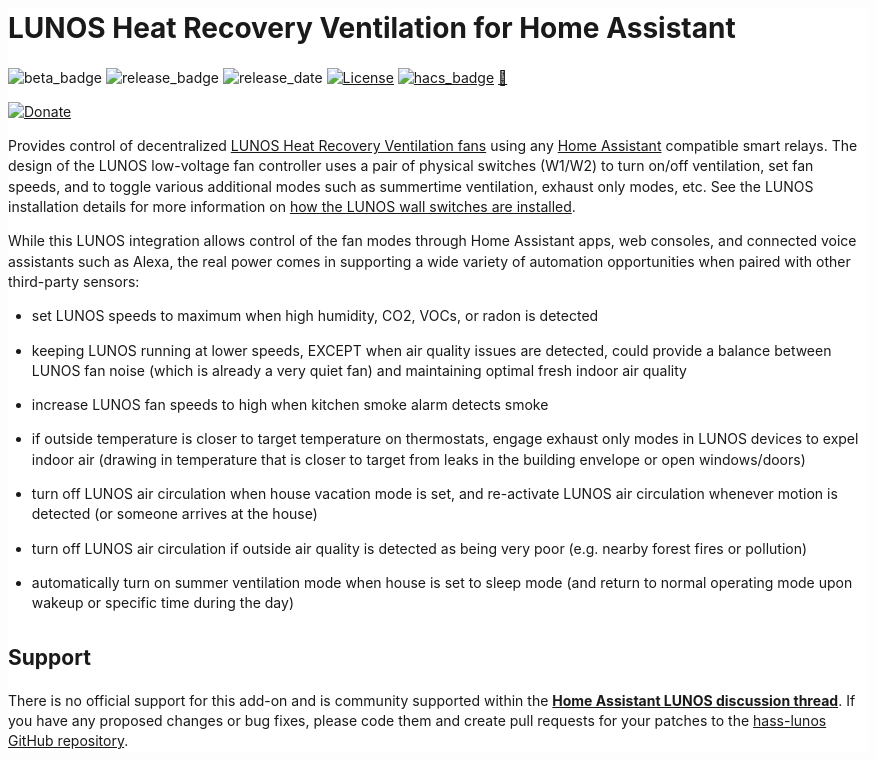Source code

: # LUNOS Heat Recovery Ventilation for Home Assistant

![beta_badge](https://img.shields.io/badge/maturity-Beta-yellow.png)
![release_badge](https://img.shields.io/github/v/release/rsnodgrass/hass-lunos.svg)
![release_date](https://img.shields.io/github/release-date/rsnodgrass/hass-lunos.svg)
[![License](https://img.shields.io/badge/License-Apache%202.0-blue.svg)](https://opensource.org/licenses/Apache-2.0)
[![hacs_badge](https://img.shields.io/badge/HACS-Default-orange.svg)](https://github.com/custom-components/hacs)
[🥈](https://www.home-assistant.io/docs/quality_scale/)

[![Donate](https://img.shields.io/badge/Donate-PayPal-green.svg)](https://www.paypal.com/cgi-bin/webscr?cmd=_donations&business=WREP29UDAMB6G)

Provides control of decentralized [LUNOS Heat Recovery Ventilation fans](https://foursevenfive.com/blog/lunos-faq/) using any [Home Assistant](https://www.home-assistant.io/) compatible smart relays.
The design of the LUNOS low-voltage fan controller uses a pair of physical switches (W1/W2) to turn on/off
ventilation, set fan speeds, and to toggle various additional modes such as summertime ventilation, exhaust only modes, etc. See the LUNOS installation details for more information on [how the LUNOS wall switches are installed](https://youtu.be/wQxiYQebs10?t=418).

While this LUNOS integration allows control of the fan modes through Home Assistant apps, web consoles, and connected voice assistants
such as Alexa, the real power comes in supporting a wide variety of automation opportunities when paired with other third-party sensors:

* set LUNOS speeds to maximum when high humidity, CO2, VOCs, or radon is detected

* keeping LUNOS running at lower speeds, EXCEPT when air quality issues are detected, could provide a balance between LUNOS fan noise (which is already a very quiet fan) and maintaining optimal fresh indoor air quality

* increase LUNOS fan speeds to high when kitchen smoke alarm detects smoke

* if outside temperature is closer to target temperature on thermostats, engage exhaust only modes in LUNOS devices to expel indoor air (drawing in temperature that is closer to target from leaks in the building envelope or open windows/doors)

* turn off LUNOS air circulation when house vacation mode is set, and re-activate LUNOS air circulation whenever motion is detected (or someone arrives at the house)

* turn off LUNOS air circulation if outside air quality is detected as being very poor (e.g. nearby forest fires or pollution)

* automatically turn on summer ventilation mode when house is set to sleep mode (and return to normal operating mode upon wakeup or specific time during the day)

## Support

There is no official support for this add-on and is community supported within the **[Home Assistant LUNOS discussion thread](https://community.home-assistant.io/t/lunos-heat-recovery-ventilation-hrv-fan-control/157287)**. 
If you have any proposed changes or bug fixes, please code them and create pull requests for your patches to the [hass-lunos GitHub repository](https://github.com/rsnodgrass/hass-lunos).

## The problem
Give the records again exactly, without pictures.

## Task result
Source code

: # LUNOS Heat Recovery Ventilation for Home Assistant

![beta_badge](https://img.shields.io/badge/maturity-Beta-yellow.png)
![release_badge](https://img.shields.io/github/v/release/rsnodgrass/hass-lunos.svg)
![release_date](https://img.shields.io/github/release-date/rsnodgrass/hass-lunos.svg)
[![License](https://img.shields.io/badge/License-Apache%202.0-blue.svg)](https://opensource.org/licenses/Apache-2.0)
[![hacs_badge](https://img.shields.io/badge/HACS-Default-orange.svg)](https://github.com/custom-components/hacs)
[🥈](https://www.home-assistant.io/docs/quality_scale/)

[![Donate](https://img.shields.io/badge/Donate-PayPal-green.svg)](https://www.paypal.com/cgi-bin/webscr?cmd=_donations&business=WREP29UDAMB6G)

Provides control of decentralized [LUNOS Heat Recovery Ventilation fans](https://foursevenfive.com/blog/lunos-faq/) using any [Home Assistant](https://www.home-assistant.io/) compatible smart relays.
The design of the LUNOS low-voltage fan controller uses a pair of physical switches (W1/W2) to turn on/off
ventilation, set fan speeds, and to toggle various additional modes such as summertime ventilation, exhaust only modes, etc. See the LUNOS installation details for more information on [how the LUNOS wall switches are installed](https://youtu.be/wQxiYQebs10?t=418).

While this LUNOS integration allows control of the fan modes through Home Assistant apps, web consoles, and connected voice assistants
such as Alexa, the real power comes in supporting a wide variety of automation opportunities when paired with other third-party sensors:

* set LUNOS speeds to maximum when high humidity, CO2, VOCs, or radon is detected

* keeping LUNOS running at lower speeds, EXCEPT when air quality issues are detected, could provide a balance between LUNOS fan noise (which is already a very quiet fan) and maintaining optimal fresh indoor air quality

* increase LUNOS fan speeds to high when kitchen smoke alarm detects smoke

* if outside temperature is closer to target temperature on thermostats, engage exhaust only modes in LUNOS devices to expel indoor air (drawing in temperature that is closer to target from leaks in the building envelope or open windows/doors)

* turn off LUNOS air circulation when house vacation mode is set, and re-activate LUNOS air circulation whenever motion is detected (or someone arrives at the house)

* turn off LUNOS air circulation if outside air quality is detected as being very poor (e.g. nearby forest fires or pollution)

* automatically turn on summer ventilation mode when house is set to sleep mode (and return to normal operating mode upon wakeup or specific time during the day)

## Support

There is no official support for this add-on and is community supported within the **[Home Assistant LUNOS discussion thread](https://community.home-assistant.io/t/lunos-heat-recovery-ventilation-hrv-fan-control/157287)**. 
If you have any proposed changes or bug fixes, please code them and create pull requests for your patches to the [hass-lunos GitHub repository](https://github.com/rsnodgrass/hass-lunos).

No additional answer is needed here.